Zapytany o techniczne szczegóły rakiety: - Moja rakieta waży tyle samo od lat, dlatego nie pamiętam dokładnej wartości. Jeżeli chodzi o naciąg, to go znam, bo proszę o inny na każdy mecz. Przez ten tydzień miałem jednak cały czas taki sam (ok. 22 kg). Od 2002 gram pół syntetycznym, pół naturalnym.

Życie to nauka

Symbolem sezonu Federera był dotąd półfinał US Open, w którym nie wykorzystać dwóch meczboli i został wyeliminowany przez Đokovicia, któremu zdążył się już dwukrotnie zrewanżować. - Może nauczyłem się czegoś na błędach. W Nowym Jorku trudno było przygotować się do spotkania mentalnie, wiedząc, że może czekać mnie pięć setów, a Rafa łatwo awansował do finału. To może dlatego tak szybko uciekły mi sety drugi i czwarty. Ale to jedna rzecz, która się już nigdy nie powtórzy. Człowiek żyje i się uczy. Novak zagrał znakomicie. Ale mogłem wygrać, powinienem był wygrać.

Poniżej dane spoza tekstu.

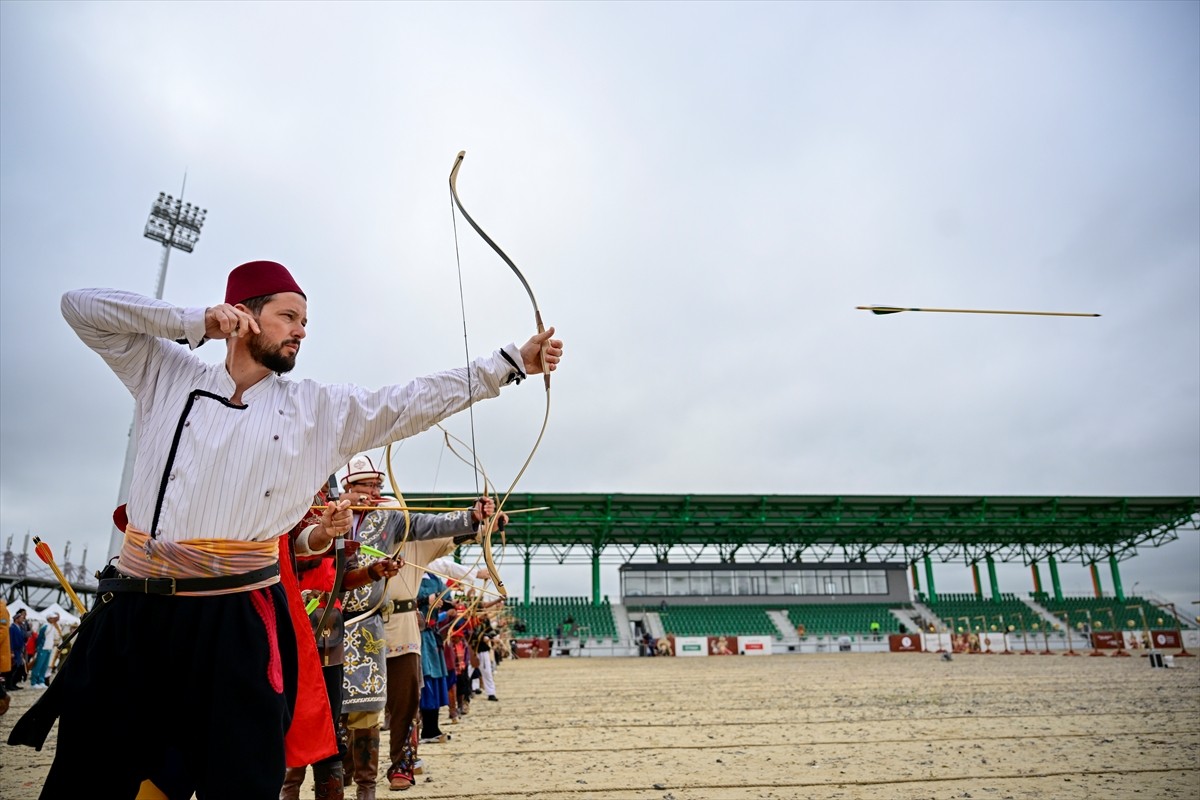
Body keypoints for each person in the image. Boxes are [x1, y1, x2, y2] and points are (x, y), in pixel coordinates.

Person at [10, 260, 562, 799]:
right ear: (242, 315)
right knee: (96, 773)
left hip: (235, 617)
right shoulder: (166, 371)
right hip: (138, 608)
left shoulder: (316, 408)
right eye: (289, 315)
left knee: (243, 779)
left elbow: (406, 401)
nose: (302, 329)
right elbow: (78, 306)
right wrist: (193, 321)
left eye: (305, 320)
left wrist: (508, 362)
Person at [335, 455, 498, 797]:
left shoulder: (398, 522)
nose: (375, 492)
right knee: (348, 703)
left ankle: (401, 767)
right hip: (352, 626)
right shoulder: (337, 520)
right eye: (366, 486)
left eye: (379, 486)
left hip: (401, 629)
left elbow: (440, 529)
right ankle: (346, 767)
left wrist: (477, 518)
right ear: (347, 489)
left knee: (404, 701)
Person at [29, 613, 61, 688]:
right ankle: (34, 682)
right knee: (38, 666)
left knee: (44, 666)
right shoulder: (45, 626)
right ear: (49, 618)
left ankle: (41, 681)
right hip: (43, 648)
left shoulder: (53, 626)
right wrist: (39, 647)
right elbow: (40, 638)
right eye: (53, 618)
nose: (54, 619)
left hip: (49, 648)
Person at [7, 609, 28, 689]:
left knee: (18, 667)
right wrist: (11, 651)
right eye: (21, 618)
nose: (23, 619)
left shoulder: (19, 627)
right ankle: (10, 684)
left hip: (19, 650)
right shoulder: (12, 628)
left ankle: (14, 683)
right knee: (13, 668)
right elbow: (11, 640)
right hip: (14, 650)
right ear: (16, 619)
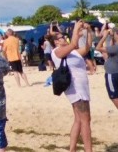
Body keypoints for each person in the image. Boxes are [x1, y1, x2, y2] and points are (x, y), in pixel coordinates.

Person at [51, 20, 93, 152]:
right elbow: (74, 43)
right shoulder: (57, 52)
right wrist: (75, 29)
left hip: (80, 87)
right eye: (62, 37)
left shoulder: (72, 52)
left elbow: (87, 48)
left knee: (79, 120)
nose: (64, 38)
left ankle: (72, 149)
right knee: (86, 120)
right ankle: (88, 150)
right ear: (56, 42)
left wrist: (88, 31)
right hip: (76, 88)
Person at [95, 26, 118, 119]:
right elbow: (113, 45)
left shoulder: (117, 48)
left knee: (113, 96)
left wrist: (104, 36)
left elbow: (98, 47)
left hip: (112, 73)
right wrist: (113, 34)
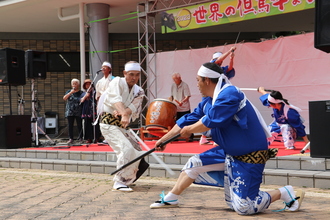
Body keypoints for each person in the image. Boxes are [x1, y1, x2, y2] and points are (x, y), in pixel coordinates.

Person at [149, 62, 304, 215]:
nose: (196, 84)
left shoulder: (230, 94)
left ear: (207, 80)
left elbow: (211, 121)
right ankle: (172, 198)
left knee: (244, 207)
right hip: (229, 151)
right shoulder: (208, 100)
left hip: (249, 155)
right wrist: (165, 140)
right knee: (194, 164)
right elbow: (188, 119)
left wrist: (189, 130)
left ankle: (285, 192)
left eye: (198, 80)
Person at [99, 61, 148, 192]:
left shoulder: (139, 91)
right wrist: (122, 112)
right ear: (124, 73)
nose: (134, 78)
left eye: (137, 75)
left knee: (137, 151)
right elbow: (115, 99)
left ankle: (128, 180)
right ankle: (119, 181)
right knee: (126, 149)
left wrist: (122, 112)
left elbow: (133, 108)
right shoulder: (117, 82)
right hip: (108, 123)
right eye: (131, 74)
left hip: (122, 125)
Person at [200, 46, 237, 145]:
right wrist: (229, 51)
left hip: (218, 95)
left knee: (218, 113)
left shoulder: (221, 69)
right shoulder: (210, 65)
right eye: (218, 60)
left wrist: (231, 58)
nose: (220, 62)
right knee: (211, 113)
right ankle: (208, 137)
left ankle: (208, 137)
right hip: (209, 95)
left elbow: (230, 68)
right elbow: (218, 60)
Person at [169, 72, 194, 142]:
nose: (174, 81)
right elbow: (172, 96)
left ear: (180, 78)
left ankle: (190, 136)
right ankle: (175, 137)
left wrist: (182, 102)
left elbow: (187, 96)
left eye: (175, 79)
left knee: (187, 122)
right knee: (176, 122)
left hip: (184, 107)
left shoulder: (185, 85)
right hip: (176, 107)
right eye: (173, 79)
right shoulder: (173, 85)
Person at [63, 78, 83, 144]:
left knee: (79, 124)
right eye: (73, 84)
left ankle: (80, 138)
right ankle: (71, 138)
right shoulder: (69, 91)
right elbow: (64, 98)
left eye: (76, 84)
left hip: (78, 111)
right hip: (70, 111)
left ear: (78, 85)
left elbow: (82, 100)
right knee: (70, 125)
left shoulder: (81, 92)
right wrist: (70, 92)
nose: (74, 85)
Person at [80, 79, 99, 144]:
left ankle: (96, 137)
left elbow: (97, 99)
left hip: (93, 109)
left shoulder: (95, 92)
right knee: (87, 124)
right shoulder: (83, 93)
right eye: (87, 84)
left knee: (95, 124)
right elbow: (81, 101)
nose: (88, 86)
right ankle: (89, 138)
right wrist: (86, 95)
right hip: (86, 110)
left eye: (89, 84)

Sezon zakończony w wielkim stylu trzeba uznać za sezon udany: - Fani wierzą we mnie niezależnie od tego czy wygrywam czy nie. Ale wygrywanie pomaga. To był dobry sezon i nie wiem jak ktoś może powiedzieć, że był on zły. Z pewnością poniosłem kilka ciężkich porażek, ale nie jestem w stanie wygrać każdego turnieju. Już nie mogę notować 16 finałów w 17 turniejach, jak jeszcze w 2005 roku. To nierealne. W tym sezonie cieszę się z dziewięciu finałów, pięciu tytułów, w tym Szlema. Fizycznie prezentowałem się lepiej niż przez ostatnie dwa sezony. To jest pozytyw przed kolejnym rokiem, który - wierzę - także będzie wielki.

Kolejny cel: Australian Open. - Celem nie jest przegrać w I rundzie, tylko spróbować zdobyć kolejny tytuł. Lubię presję związaną z byciem obrońcą tytułu. Moje wspomnienia z Australii są bardzo emocjonujące, miłe. Kocham tam grać. Jestem zawsze podekscytowany przygotowując się do nowego sezonu, i zarazem móc odpocząc, w Abu Zabi i Katarze. Jestem przekonany, że będę grał dobrze, choć samo to nigdy nie gwarantuje sukcesu. Ale jestem pewien, że nabrana tutaj pewność siebie pomoże, a zwycięstwa nad kompanami z Top 10 mogą zawsze mieć znaczenie w mentalnej grze na początku nowego sezonu. Wiele jest zatem pozytywów, które zabieram z Londynu.

Teraz okres świąteczny: - Mogę jeść babeczki i wszystko inne, desery przez dziesięć dni z rzędu. Dobrze jest ćwiczyć i jeść zdrowo. Ja odżywiam się bardzo zdrowo. Cięższy znaczy silniejszy, ale nie zawsze. Nigdy nie musiałem być zbyt ostrożny. Niebezpieczeństwo w moim przekonaniu pojawia się wtedy gdy odnosisz kontuzję i nie możesz przez dłuższy czas trenować. Wtedy wciąż jesz to samo i w takich samych ilościach jak byłbyś normalnie sprawny.